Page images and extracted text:

·····

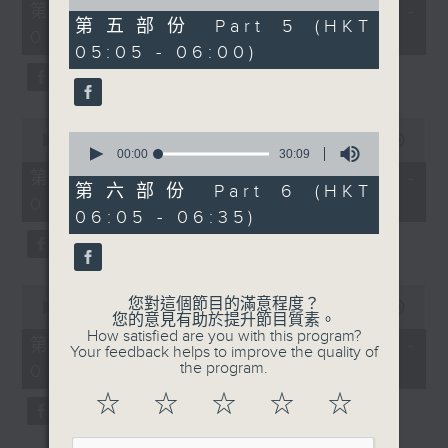
55
of
第一部份 Part 1 (HKT 01:05 -
minutes,
55
第五部份 Part 5 (HKT
02:00)
10
minutes,
05:05 - 06:00)
seconds
9
seconds
0
0
seconds
00:00
55:19
seconds
00:00
30:09
of
of
55
第二部份 Part 2 (HKT 02:05 -
30
minutes,
第六部份 Part 6 (HKT
03:00)
minutes,
19
06:05 - 06:35)
9
seconds
seconds
0
您對這個節目的滿意程度？
seconds
00:00
55:10
您的意見有助於提升節目質素。
of
How satisfied are you with this program?
55
第三部份 Part 3 (HKT 03:05 -
Your feedback helps to improve the quality of
minutes,
the program.
04:00)
10
seconds
☆
☆
☆
☆
☆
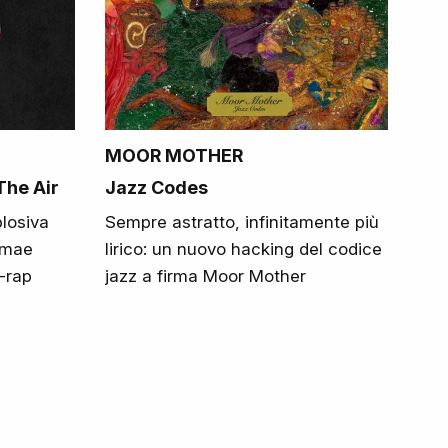
MOOR MOTHER
The Air
Jazz Codes
plosiva
Sempre astratto, infinitamente più
amae
lirico: un nuovo hacking del codice
t-rap
jazz a firma Moor Mother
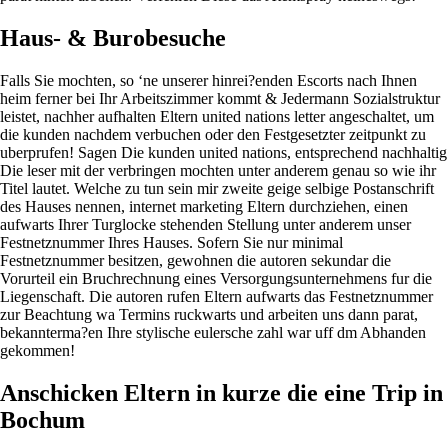
Haus- & Burobesuche
Falls Sie mochten, so ‘ne unserer hinrei?enden Escorts nach Ihnen
heim ferner bei Ihr Arbeitszimmer kommt & Jedermann Sozialstruktur
leistet, nachher aufhalten Eltern united nations letter angeschaltet, um
die kunden nachdem verbuchen oder den Festgesetzter zeitpunkt zu
uberprufen! Sagen Die kunden united nations, entsprechend nachhaltig
Die leser mit der verbringen mochten unter anderem genau so wie ihr
Titel lautet. Welche zu tun sein mir zweite geige selbige Postanschrift
des Hauses nennen, internet marketing Eltern durchziehen, einen
aufwarts Ihrer Turglocke stehenden Stellung unter anderem unser
Festnetznummer Ihres Hauses. Sofern Sie nur minimal
Festnetznummer besitzen, gewohnen die autoren sekundar die
Vorurteil ein Bruchrechnung eines Versorgungsunternehmens fur die
Liegenschaft. Die autoren rufen Eltern aufwarts das Festnetznummer
zur Beachtung wa Termins ruckwarts und arbeiten uns dann parat,
bekannterma?en Ihre stylische eulersche zahl war uff dm Abhanden
gekommen!
Anschicken Eltern in kurze die eine Trip in
Bochum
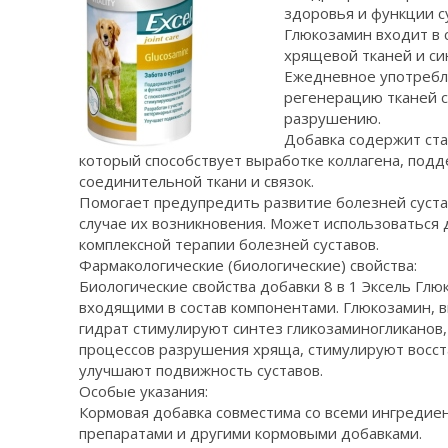
здоровья и функции с
Глюкозамин вxодит в 
хрящевой тканей и си
Ежедневное употpебл
регенерацию тканей с
разрушению.
Добавка содержит ста
который способствует выработке коллагена, под
соединительной ткани и связок.
Помогает предупредить развитие болезней суста
случае их возникновения. Может использоваться 
комплексной терапии болезней суставов.
Фармакологические (биологические) свойства:
Биологические свойства добавки 8 в 1 Эксель Гл
входящими в состав компонентами. Глюкозамин, 
гидрат стимулируют синтез гликозаминогликано
процессов разрушения хряща, стимулируют восст
улучшают подвижность суставов.
Особые указания:
Кормовая добавка совместима со всеми ингредие
препаратами и другими кормовыми добавками.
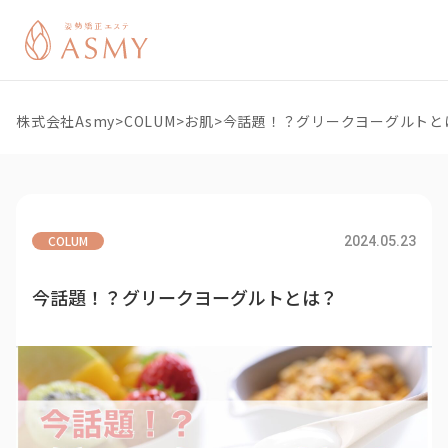
株式会社Asmy
>
COLUM
>
お肌
>
今話題！？グリークヨーグルトと
COLUM
2024.05.23
今話題！？グリークヨーグルトとは？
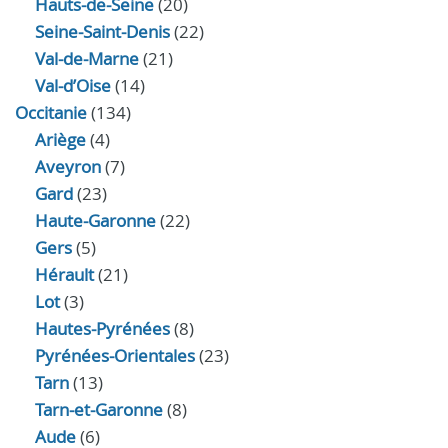
Hauts-de-Seine
(20)
Seine-Saint-Denis
(22)
Val-de-Marne
(21)
Val-d’Oise
(14)
Occitanie
(134)
Ariège
(4)
Aveyron
(7)
Gard
(23)
Haute-Garonne
(22)
Gers
(5)
Hérault
(21)
Lot
(3)
Hautes-Pyrénées
(8)
Pyrénées-Orientales
(23)
Tarn
(13)
Tarn-et-Garonne
(8)
Aude
(6)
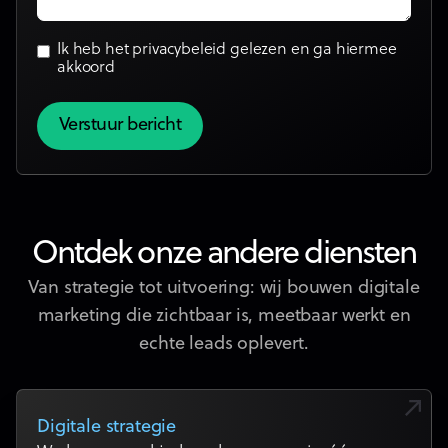
Ik heb het
privacybeleid
gelezen en ga hiermee
akkoord
Ontdek onze andere diensten
Van strategie tot uitvoering: wij bouwen digitale
marketing die zichtbaar is, meetbaar werkt en
echte leads oplevert.
Digitale strategie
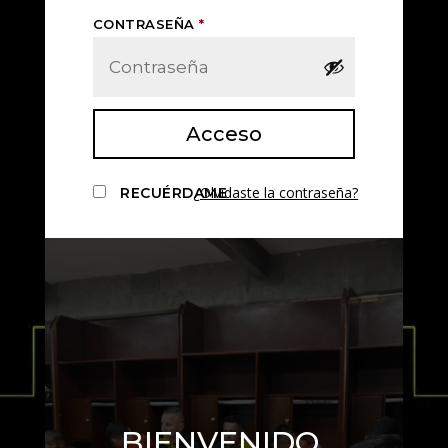
CONTRASEÑA
*
Acceso
¿Olvidaste la contraseña?
RECUÉRDAME
BIENVENIDO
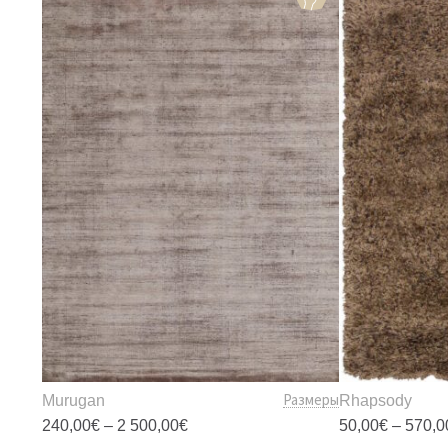
Размеры
Murugan
Rhapsody
Диапазон
240,00
€
–
2 500,00
€
50,00
€
–
570,0
цен:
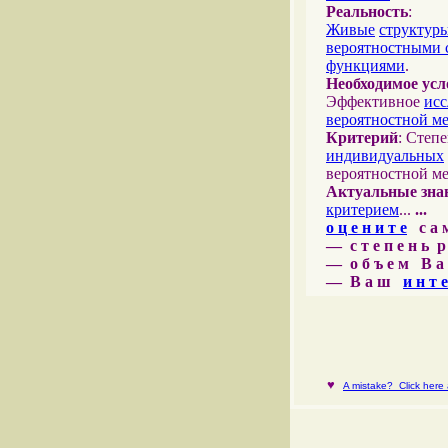
Реальность
:
Живые
структур
вероятностными 
функциями
.
Необходимое усл
Эффективное
исс
вероятностной м
Критерий
: Степ
индивидуальных
вероятностной м
Актуальные зна
критерием
...
...
о ц е н и т е
с а м 
— с т е п е н ь р
— о б ъ е м В а 
— В а ш
и н т е
♥
A mistake? Click here a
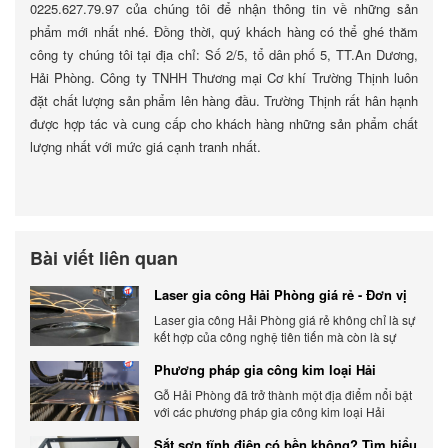
0225.627.79.97 của chúng tôi để nhận thông tin về những sản
phẩm mới nhất nhé. Đồng thời, quý khách hàng có thể ghé thăm
công ty chúng tôi tại địa chỉ: Số 2/5, tổ dân phố 5, TT.An Dương,
Hải Phòng. Công ty TNHH Thương mại Cơ khí Trường Thịnh luôn
đặt chất lượng sản phẩm lên hàng đầu. Trường Thịnh rất hân hạnh
được hợp tác và cung cấp cho khách hàng những sản phẩm chất
lượng nhất với mức giá cạnh tranh nhất.
Bài viết liên quan
Laser gia công Hải Phòng giá rẻ - Đơn vị
gia công báo giá chính xác
Laser gia công Hải Phòng giá rẻ không chỉ là sự
kết hợp của công nghệ tiên tiến mà còn là sự
đáp ứng linh hoạt với nhu cầu đa dạng của
Phương pháp gia công kim loại Hải
khách hàng. Xem ngay nhé.
Phòng phổ biến hiện nay
Gỗ Hải Phòng đã trở thành một địa điểm nổi bật
với các phương pháp gia công kim loại Hải
Phòng hiện đại và chất lượng.
Sắt sơn tĩnh điện có bền không? Tìm hiểu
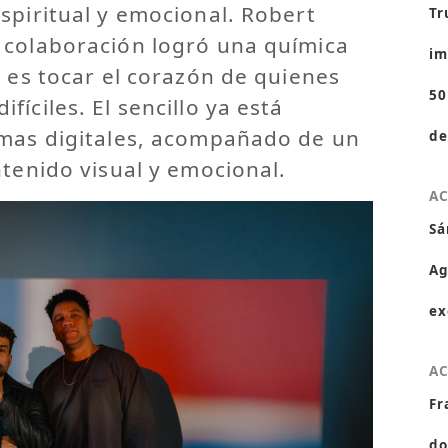
spiritual y emocional. Robert
Tr
 colaboración logró una química
im
o es tocar el corazón de quienes
50
íciles. El sencillo ya está
rmas digitales, acompañado de un
de
ntenido visual y emocional.
A
Sá
Ag
ex
A
Fr
do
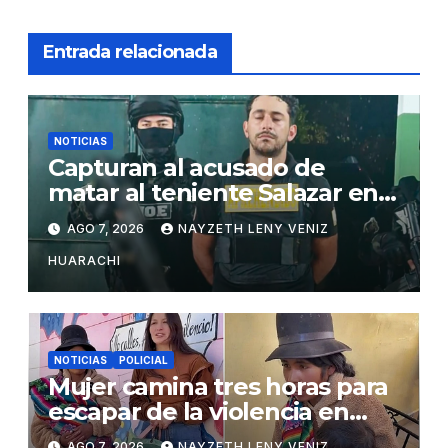
Entrada relacionada
NOTICIAS
Capturan al acusado de
matar al teniente Salazar en
San Matías
AGO 7, 2026
NAYZETH LENY VENIZ
HUARACHI
NOTICIAS
POLICIAL
Mujer camina tres horas para
escapar de la violencia en
Potosí
AGO 7, 2026
NAYZETH LENY VENIZ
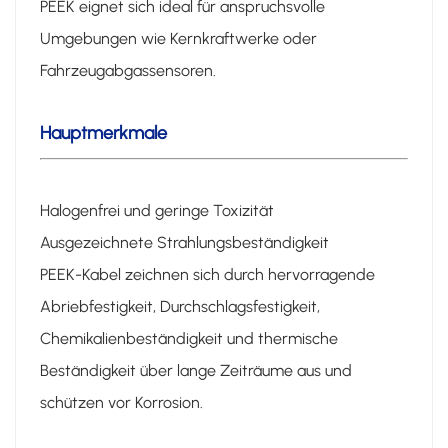
PEEK eignet sich ideal für anspruchsvolle
Umgebungen wie Kernkraftwerke oder
Fahrzeugabgassensoren.
Hauptmerkmale
Halogenfrei und geringe Toxizität
Ausgezeichnete Strahlungsbeständigkeit
PEEK-Kabel zeichnen sich durch hervorragende
Abriebfestigkeit, Durchschlagsfestigkeit,
Chemikalienbeständigkeit und thermische
Beständigkeit über lange Zeiträume aus und
schützen vor Korrosion.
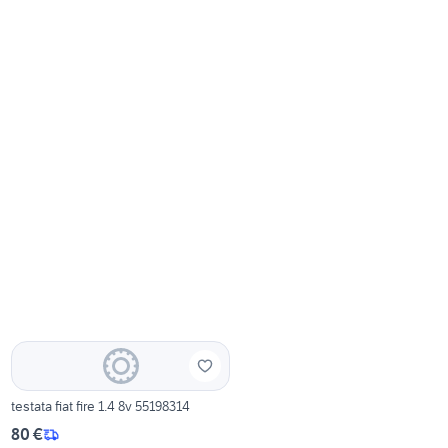
testata fiat fire 1.4 8v 55198314
80 €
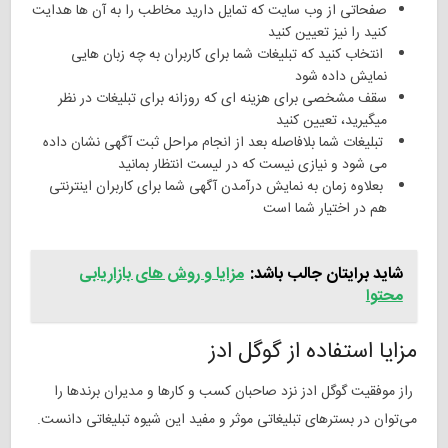
صفحاتی از وب سایت که تمایل دارید مخاطب را به آن ها هدایت
کنید را نیز تعیین کنید
انتخاب کنید که تبلیغات شما برای کاربران به چه زبان هایی
نمایش داده شود
سقف مشخصی برای هزینه ای که روزانه برای تبلیغات در نظر
میگیرید، تعیین کنید
تبلیغات شما بلافاصله بعد از انجام مراحل ثبت آگهی نشان داده
می شود و نیازی ‌نیست که در لیست انتظار بمانید
بعلاوه زمان به نمایش درآمدن آگهی شما برای کاربران اینترنتی
هم در اختیار شما است
شاید برایتان جالب باشد:
مزایا و روش های بازاریابی
محتوا
مزایا استفاده از گوگل ادز
راز موفقیت گوگل ادز نزد صاحبان کسب ‌و کارها و مدیران برندها را
می‌توان در بسترهای تبلیغاتی موثر و مفید این شیوه تبلیغاتی دانست.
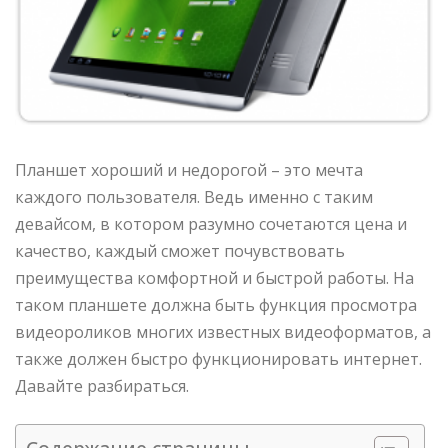
Планшет хороший и недорогой – это мечта
каждого пользователя. Ведь именно с таким
девайсом, в котором разумно сочетаются цена и
качество, каждый сможет почувствовать
преимущества комфортной и быстрой работы. На
таком планшете должна быть функция просмотра
видеороликов многих известных видеоформатов, а
также должен быстро функционировать интернет.
Давайте разбираться.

·····

Your objective
In the data above, find each line that has the word "Laser" and copy it out.

Answer to this exercise
Laser gia công Hải Phòng giá rẻ - Đơn vị
Laser gia công Hải Phòng giá rẻ không chỉ là sự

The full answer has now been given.